Martín Moreno hubiese podido proceder como lo hace todo periodista/escritor que se respete e investigar la veracidad del cuento de hadas que le narró Isabel, pero no lo hizo, a diferencia de Guadalupe Lizárraga, Directora de Los Ángeles Press, quien demuestra con evidencias irrefutables que Isabel Miranda tenía 21 años cuando registró a Hugo Alberto Miranda Torres, hijo biológico Jacinto Miranda, tal como consta en la primer acta de nacimiento de Hugo Alberto. Esto indicaría que, en el remoto caso de que esta mujer hubiese conocido a Enrique del Socorro Wallace a los 16 años, éste hubiese  cometido adulterio, mientras que Isabel habría incurrido en el mismo delito pues el Sr. Wallace estaba casado con Guadalupe Magallanes, quien se divorció de él en 1974 y le ganó la custodia de sus 5 hijos, después de que la dulce y decente Sra. Wallace la visitó para decirle que sostenía relaciones sexuales con su marido. Por otra parte, el estado civil de Enrique Wallace hubiese imposibilitado el matrimonio legal con Isabel en la fecha en que ella afirma que ocurrió.

Otra de las innumerables falsedades contenidas en el libro y de las que se hubiese percatado Martín Moreno si hubiese tenido la pulcritud y la decencia de revisar, por lo menos, el acta de nacimiento de Hugo Alberto, registrado en 1970 en Milpa Alta, D.F., en el acta No. 27 asentada en el libro 1, consiste en los nombres de los padres de Isabel: Alfredo Torres y Mónica Romero, mientras que Isabel le contó a su porrista disfrazado de escritor, que su padres se llamaban Fausto Miranda Romero y Mónica Torres Jaimes (!!??) Aquí sólo cabe preguntarse a quién le mintió la heroína de barro de El Caso Wallace: a las autoridades del Registro Civil del D.F. o a su pluma alquilada. También cabe preguntarse por qué, si Enrique del Socorro Wallace efectivamente engendró a Hugo Alberto en 1969 y era “un padre amoroso”, no aparece su nombre en el acta emitida en Milpa Alta en 1970 y, en lugar de ello, lo registra hasta 1975, fecha en que nació su hija Claudia, a quien el Sr. Wallace sí engendró con Isabel. Adicionalmente, en esa segunda acta, emitida por el Registro Civil de Texcoco, ya Hugo Alberto aparece con los apellidos Wallace Miranda y la edad de Isabel es de 24 y la de Enrique de 37 años…más mentiras.

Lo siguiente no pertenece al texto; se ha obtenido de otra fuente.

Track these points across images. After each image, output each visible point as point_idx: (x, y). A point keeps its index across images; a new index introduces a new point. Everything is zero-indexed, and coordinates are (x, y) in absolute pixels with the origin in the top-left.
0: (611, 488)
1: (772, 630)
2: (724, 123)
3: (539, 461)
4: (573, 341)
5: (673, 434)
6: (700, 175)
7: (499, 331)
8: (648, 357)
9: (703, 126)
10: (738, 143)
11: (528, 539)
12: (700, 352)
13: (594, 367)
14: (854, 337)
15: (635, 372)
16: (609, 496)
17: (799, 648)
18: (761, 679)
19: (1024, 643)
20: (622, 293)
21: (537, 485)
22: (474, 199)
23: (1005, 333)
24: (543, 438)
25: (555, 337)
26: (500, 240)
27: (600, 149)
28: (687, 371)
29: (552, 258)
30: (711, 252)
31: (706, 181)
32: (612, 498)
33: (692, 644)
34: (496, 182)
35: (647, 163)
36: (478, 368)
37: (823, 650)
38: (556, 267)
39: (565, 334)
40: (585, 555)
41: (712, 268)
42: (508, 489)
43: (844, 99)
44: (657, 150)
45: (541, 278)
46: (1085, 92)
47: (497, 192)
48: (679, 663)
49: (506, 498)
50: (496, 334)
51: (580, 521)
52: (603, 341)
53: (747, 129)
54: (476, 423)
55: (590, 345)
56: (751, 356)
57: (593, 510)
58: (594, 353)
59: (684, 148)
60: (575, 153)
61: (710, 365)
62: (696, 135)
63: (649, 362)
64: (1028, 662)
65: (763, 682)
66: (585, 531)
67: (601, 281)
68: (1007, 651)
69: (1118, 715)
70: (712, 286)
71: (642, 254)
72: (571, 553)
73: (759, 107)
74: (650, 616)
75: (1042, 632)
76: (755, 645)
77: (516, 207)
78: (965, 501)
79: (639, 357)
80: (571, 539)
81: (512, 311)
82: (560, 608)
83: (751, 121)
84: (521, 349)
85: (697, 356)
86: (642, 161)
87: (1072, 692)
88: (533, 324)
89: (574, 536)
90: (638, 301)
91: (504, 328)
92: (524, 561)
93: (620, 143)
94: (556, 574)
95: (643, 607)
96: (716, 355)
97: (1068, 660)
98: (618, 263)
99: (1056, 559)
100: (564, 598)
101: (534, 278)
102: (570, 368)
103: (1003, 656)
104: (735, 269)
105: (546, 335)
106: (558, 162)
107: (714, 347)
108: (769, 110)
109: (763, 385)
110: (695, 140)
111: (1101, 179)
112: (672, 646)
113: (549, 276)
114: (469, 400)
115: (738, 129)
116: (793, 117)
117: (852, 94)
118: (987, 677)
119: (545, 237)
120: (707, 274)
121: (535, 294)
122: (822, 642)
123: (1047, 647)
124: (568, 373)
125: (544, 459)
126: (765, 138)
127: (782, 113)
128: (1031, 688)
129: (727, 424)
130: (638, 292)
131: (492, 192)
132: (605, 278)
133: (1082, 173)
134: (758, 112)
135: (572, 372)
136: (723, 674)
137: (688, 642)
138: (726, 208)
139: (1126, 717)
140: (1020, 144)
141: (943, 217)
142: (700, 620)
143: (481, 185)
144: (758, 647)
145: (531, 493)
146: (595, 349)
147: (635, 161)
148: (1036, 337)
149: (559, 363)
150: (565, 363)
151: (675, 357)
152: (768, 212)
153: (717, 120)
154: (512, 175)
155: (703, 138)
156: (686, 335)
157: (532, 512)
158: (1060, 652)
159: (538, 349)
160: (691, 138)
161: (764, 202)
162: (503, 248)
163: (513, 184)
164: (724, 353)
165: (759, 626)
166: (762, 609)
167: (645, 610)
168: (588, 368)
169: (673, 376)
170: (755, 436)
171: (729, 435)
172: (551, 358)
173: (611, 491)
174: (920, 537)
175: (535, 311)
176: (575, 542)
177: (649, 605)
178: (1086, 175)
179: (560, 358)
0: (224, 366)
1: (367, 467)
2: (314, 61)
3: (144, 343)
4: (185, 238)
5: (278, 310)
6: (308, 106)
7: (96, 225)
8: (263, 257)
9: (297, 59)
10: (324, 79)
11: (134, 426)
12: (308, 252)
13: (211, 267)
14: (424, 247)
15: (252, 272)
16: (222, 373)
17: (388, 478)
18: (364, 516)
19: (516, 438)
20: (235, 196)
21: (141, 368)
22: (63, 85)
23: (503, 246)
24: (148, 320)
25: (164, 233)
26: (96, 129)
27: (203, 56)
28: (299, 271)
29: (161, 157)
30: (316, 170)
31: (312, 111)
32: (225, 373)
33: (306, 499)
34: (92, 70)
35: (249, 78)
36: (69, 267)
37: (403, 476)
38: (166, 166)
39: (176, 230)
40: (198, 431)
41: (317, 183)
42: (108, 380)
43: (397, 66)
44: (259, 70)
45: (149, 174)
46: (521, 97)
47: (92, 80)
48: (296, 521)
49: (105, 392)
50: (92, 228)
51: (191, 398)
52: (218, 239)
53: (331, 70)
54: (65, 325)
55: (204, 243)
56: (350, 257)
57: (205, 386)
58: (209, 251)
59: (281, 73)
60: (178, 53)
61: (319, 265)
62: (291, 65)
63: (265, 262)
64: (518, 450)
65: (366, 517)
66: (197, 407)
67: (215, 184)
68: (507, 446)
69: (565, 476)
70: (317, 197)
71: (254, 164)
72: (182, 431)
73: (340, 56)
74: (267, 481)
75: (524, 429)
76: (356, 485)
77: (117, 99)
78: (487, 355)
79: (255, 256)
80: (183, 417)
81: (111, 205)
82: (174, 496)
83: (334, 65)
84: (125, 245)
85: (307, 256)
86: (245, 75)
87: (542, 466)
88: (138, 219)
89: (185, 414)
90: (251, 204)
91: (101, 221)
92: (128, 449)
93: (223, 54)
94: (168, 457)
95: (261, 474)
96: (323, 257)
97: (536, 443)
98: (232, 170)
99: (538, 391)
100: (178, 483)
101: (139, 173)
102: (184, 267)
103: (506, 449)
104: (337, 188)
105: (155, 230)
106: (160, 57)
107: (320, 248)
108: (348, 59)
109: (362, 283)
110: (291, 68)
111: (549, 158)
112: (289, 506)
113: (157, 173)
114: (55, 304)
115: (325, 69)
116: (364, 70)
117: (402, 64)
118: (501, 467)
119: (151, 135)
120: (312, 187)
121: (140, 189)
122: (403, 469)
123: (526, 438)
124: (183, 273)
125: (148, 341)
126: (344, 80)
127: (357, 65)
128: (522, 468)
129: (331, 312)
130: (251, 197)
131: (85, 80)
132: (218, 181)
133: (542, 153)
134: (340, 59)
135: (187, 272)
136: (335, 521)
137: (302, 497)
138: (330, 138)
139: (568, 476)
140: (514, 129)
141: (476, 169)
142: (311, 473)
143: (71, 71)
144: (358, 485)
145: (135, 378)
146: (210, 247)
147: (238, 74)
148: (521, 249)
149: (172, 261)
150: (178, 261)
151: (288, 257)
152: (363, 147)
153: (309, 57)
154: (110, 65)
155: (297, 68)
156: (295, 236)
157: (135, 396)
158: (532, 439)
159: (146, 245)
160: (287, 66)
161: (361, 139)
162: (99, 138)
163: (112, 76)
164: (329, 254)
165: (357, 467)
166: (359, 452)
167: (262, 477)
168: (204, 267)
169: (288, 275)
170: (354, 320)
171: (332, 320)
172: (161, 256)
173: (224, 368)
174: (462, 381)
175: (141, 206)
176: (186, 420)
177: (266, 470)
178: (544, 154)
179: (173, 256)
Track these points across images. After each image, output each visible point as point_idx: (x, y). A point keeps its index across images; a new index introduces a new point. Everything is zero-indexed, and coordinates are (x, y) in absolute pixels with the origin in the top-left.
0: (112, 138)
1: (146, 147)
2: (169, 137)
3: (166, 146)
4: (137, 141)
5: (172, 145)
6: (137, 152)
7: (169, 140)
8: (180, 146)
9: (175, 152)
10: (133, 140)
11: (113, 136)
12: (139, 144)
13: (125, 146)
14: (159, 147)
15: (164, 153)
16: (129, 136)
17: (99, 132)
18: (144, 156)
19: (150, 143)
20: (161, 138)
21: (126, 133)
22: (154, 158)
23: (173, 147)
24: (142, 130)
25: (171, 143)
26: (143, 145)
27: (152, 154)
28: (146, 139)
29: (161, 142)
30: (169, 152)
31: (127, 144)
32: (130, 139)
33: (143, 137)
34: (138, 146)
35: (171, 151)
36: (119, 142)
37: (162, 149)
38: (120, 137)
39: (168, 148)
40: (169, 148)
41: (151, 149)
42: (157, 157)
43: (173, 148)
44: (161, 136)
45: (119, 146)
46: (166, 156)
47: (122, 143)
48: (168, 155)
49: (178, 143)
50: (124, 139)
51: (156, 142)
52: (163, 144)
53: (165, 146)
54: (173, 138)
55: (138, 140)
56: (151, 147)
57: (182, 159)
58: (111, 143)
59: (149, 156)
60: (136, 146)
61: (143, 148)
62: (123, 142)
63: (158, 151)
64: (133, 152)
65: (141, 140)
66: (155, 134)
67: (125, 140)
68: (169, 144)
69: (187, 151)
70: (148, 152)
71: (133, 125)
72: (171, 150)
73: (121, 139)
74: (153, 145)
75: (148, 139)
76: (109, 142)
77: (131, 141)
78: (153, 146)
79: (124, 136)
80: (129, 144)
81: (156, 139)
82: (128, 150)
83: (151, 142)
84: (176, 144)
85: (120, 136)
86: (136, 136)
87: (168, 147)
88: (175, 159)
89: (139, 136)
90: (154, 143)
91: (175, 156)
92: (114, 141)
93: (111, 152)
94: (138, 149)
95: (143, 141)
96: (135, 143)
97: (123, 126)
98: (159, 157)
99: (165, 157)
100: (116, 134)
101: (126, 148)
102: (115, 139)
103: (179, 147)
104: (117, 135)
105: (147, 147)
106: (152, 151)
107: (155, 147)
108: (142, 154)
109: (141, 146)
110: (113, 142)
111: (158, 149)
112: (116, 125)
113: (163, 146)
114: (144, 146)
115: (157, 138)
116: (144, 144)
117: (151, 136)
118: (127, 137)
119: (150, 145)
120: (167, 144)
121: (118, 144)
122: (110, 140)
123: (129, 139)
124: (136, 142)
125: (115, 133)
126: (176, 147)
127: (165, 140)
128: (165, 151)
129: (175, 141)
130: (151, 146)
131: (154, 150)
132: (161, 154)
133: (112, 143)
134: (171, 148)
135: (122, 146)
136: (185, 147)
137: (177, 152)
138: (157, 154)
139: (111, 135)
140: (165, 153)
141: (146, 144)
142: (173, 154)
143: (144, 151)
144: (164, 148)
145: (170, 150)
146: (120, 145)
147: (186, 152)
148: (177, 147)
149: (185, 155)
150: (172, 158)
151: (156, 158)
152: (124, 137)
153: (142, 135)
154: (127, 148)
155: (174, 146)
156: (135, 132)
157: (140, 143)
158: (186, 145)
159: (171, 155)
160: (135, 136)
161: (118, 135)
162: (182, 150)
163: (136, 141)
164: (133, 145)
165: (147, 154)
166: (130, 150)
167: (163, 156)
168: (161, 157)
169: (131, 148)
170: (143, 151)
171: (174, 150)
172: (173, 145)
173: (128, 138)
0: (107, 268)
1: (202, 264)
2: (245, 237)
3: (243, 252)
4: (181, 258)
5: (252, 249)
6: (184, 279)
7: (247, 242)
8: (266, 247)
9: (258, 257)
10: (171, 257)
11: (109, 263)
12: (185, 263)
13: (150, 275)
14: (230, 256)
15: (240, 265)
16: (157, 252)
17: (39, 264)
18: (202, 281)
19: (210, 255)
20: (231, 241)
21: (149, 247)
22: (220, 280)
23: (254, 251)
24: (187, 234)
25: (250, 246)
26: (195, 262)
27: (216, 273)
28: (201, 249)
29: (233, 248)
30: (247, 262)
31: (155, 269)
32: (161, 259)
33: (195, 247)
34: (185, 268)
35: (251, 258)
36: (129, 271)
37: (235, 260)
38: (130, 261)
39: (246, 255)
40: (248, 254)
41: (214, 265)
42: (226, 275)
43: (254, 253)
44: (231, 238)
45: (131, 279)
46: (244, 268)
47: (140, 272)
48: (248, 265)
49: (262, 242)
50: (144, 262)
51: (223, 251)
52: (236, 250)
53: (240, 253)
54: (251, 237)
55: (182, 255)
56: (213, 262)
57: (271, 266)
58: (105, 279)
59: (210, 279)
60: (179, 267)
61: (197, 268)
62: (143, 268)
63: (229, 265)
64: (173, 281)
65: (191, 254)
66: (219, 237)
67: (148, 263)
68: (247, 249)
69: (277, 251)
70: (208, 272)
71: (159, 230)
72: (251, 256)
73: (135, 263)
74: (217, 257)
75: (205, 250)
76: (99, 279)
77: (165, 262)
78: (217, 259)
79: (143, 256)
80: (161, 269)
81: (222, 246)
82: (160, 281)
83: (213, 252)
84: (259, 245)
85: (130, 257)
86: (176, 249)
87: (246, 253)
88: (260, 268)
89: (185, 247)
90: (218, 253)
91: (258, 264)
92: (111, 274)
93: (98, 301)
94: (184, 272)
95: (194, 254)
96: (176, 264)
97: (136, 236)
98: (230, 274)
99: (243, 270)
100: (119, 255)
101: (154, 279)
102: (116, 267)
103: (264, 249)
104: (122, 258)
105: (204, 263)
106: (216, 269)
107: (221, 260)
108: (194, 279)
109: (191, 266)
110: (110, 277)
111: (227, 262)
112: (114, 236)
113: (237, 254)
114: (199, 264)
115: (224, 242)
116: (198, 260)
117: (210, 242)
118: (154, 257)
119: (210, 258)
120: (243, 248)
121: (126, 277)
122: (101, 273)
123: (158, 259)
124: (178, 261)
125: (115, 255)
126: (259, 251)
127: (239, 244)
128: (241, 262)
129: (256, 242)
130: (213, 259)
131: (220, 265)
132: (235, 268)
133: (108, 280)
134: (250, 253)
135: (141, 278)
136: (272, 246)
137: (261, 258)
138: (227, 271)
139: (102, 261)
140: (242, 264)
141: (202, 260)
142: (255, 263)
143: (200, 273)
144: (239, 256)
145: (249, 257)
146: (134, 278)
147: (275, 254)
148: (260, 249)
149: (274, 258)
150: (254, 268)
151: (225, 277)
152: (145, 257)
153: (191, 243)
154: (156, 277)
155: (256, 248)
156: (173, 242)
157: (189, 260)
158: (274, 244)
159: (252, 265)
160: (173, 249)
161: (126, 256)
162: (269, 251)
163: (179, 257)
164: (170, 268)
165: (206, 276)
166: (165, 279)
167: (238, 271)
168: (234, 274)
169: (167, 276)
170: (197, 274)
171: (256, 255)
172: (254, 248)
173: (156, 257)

Mucho se ha comentado sobre la notable credulidad característica de importantes sectores sociales, derivada del deplorable nivel educativo que priva en el sistema escolar en México, en el que se des-educa y obstruye la capacidad inquisitiva y de análisis, lo que se agrava por la paupérrima calidad de las producciones literarias, de televisión y cine entregadas al público, cuyo resultado es la sorprendente facilidad con la que los lectores de libelos como el de la pluma a sueldo de Martín Moreno, aceptan a pie juntillas una narrativa tan fantasiosa como burda. Y si sólo se tratara de vender una literatura barata, el daño no sería tan grave. Sin embargo, lo brutal e imperdonable de El Caso Wallace es que se constituyó en la herramienta infame que sirvió para criminalizar a seis personas inocentes a quienes se les ha privado de su libertad, se les ha sometido a brutales torturas y a cuatro de ellos se les ha sentenciado a cadena perpetua mientras dos más, Brenda Quevedo Cruz y Jacobo Tagle Dobin, siguen en espera del veredicto en sendos procesos judiciales pletóricos de irregularidades y abusos.

Y es aquí donde la credulidad, la ausencia de escepticismo y de sentido común que prevalece en sectores de la sociedad golpeteados en gran medida por las miserias paridas por Televisa y TV Azteca, junto con la falta de pulcritud periodística y literaria de una pluma alquilada como Martín Moreno, se transforman en el terreno fértil para que una mujer enferma de codicia y poder destruya las vidas y futuros de seis inocentes y sus familias con abrumadora impunidad.

Concluyo esta breve reflexión con la siguiente sentencia de Demócrito:

Es hermoso evitar que otro cometa injusticia; pero si no, también lo es no ser cómplice de la injusticia.